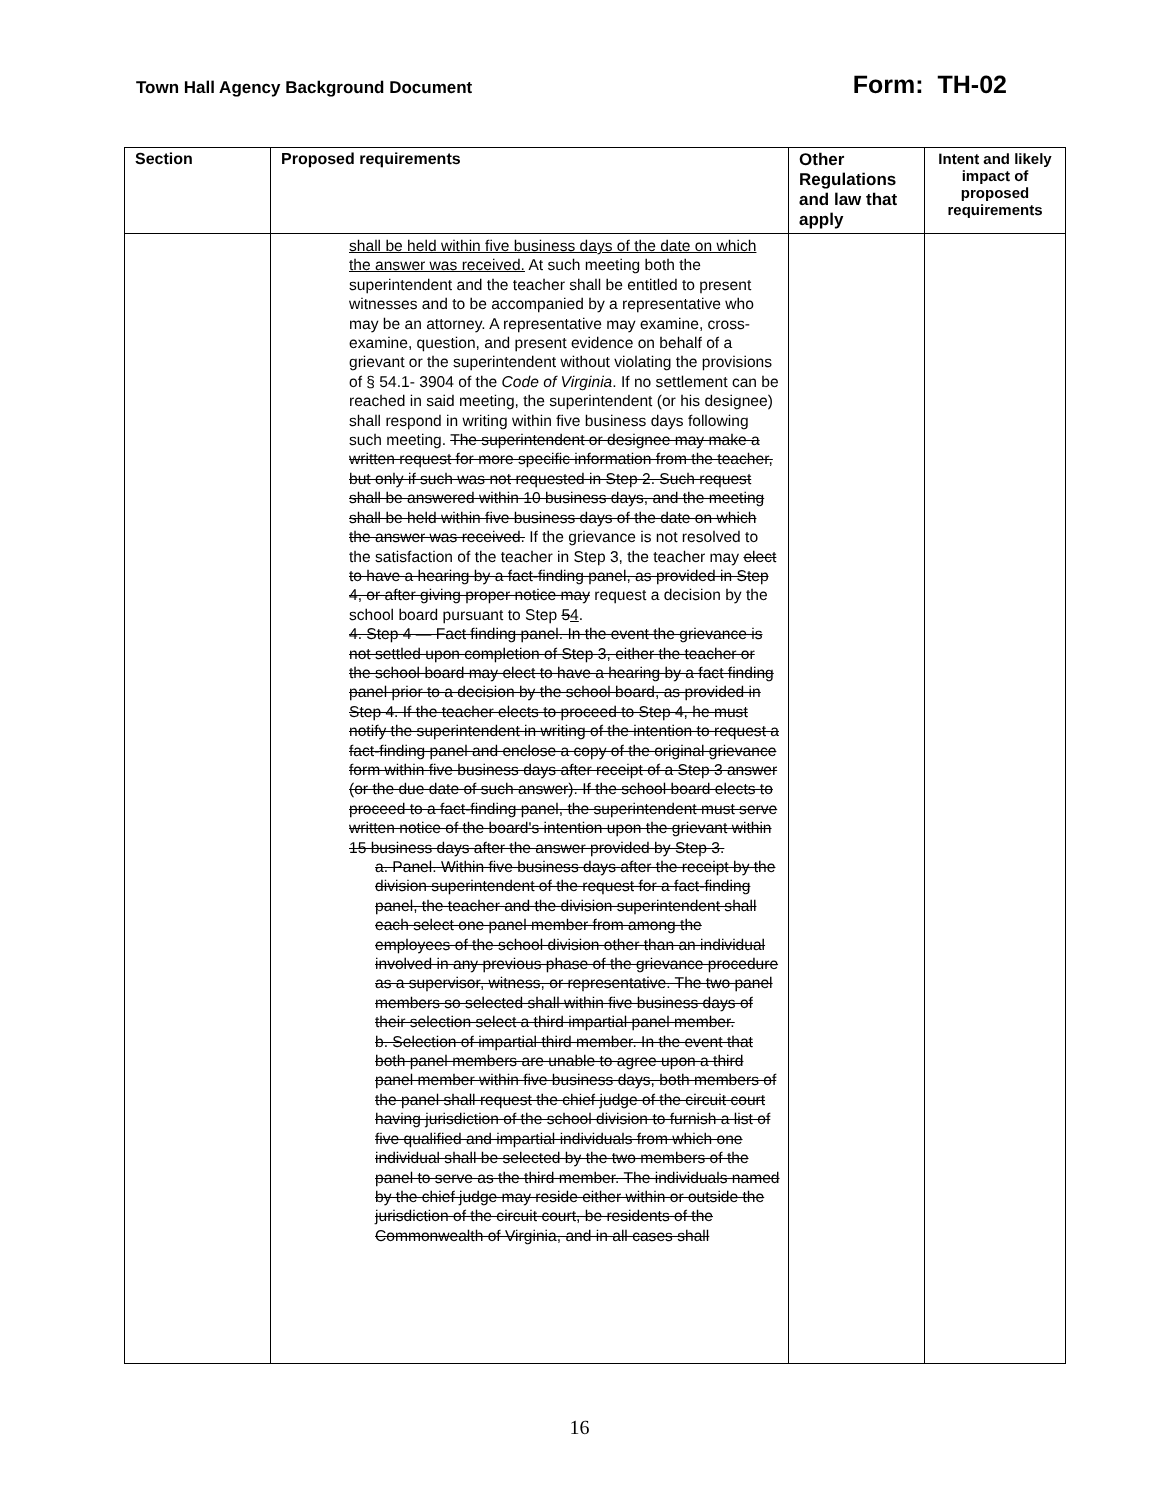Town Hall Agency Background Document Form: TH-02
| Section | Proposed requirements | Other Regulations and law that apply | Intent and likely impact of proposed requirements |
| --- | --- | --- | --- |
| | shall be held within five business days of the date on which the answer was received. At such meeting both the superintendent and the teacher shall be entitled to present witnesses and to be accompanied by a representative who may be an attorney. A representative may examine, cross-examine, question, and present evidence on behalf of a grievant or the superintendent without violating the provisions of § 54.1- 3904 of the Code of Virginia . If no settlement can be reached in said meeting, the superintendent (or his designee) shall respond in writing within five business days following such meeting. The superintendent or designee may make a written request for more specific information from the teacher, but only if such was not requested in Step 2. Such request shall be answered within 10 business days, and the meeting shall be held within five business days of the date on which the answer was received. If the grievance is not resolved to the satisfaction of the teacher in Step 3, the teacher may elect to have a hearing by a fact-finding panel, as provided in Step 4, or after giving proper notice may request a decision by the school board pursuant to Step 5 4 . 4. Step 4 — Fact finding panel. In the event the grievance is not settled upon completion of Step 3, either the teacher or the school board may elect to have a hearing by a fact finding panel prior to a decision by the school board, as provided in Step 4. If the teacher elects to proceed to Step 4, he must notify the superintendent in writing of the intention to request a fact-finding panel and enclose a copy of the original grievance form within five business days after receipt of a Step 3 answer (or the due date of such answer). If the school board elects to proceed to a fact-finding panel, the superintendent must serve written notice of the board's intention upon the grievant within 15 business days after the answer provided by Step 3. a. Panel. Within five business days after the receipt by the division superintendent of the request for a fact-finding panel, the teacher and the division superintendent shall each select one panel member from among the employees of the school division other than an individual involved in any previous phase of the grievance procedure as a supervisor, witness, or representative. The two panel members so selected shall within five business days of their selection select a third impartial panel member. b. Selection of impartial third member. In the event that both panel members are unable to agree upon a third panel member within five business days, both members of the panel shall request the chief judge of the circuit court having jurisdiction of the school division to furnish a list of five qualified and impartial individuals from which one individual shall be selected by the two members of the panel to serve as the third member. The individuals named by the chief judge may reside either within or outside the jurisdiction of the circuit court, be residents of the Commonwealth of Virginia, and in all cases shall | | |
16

▸ **DIRECTIONS**
Reprint the data verbatim, pictures excluded.

▸ **REPLY**
Town Hall Agency Background Document Form: TH-02
| Section | Proposed requirements | Other Regulations and law that apply | Intent and likely impact of proposed requirements |
| --- | --- | --- | --- |
| | shall be held within five business days of the date on which the answer was received. At such meeting both the superintendent and the teacher shall be entitled to present witnesses and to be accompanied by a representative who may be an attorney. A representative may examine, cross-examine, question, and present evidence on behalf of a grievant or the superintendent without violating the provisions of § 54.1- 3904 of the Code of Virginia . If no settlement can be reached in said meeting, the superintendent (or his designee) shall respond in writing within five business days following such meeting. The superintendent or designee may make a written request for more specific information from the teacher, but only if such was not requested in Step 2. Such request shall be answered within 10 business days, and the meeting shall be held within five business days of the date on which the answer was received. If the grievance is not resolved to the satisfaction of the teacher in Step 3, the teacher may elect to have a hearing by a fact-finding panel, as provided in Step 4, or after giving proper notice may request a decision by the school board pursuant to Step 5 4 . 4. Step 4 — Fact finding panel. In the event the grievance is not settled upon completion of Step 3, either the teacher or the school board may elect to have a hearing by a fact finding panel prior to a decision by the school board, as provided in Step 4. If the teacher elects to proceed to Step 4, he must notify the superintendent in writing of the intention to request a fact-finding panel and enclose a copy of the original grievance form within five business days after receipt of a Step 3 answer (or the due date of such answer). If the school board elects to proceed to a fact-finding panel, the superintendent must serve written notice of the board's intention upon the grievant within 15 business days after the answer provided by Step 3. a. Panel. Within five business days after the receipt by the division superintendent of the request for a fact-finding panel, the teacher and the division superintendent shall each select one panel member from among the employees of the school division other than an individual involved in any previous phase of the grievance procedure as a supervisor, witness, or representative. The two panel members so selected shall within five business days of their selection select a third impartial panel member. b. Selection of impartial third member. In the event that both panel members are unable to agree upon a third panel member within five business days, both members of the panel shall request the chief judge of the circuit court having jurisdiction of the school division to furnish a list of five qualified and impartial individuals from which one individual shall be selected by the two members of the panel to serve as the third member. The individuals named by the chief judge may reside either within or outside the jurisdiction of the circuit court, be residents of the Commonwealth of Virginia, and in all cases shall | | |
16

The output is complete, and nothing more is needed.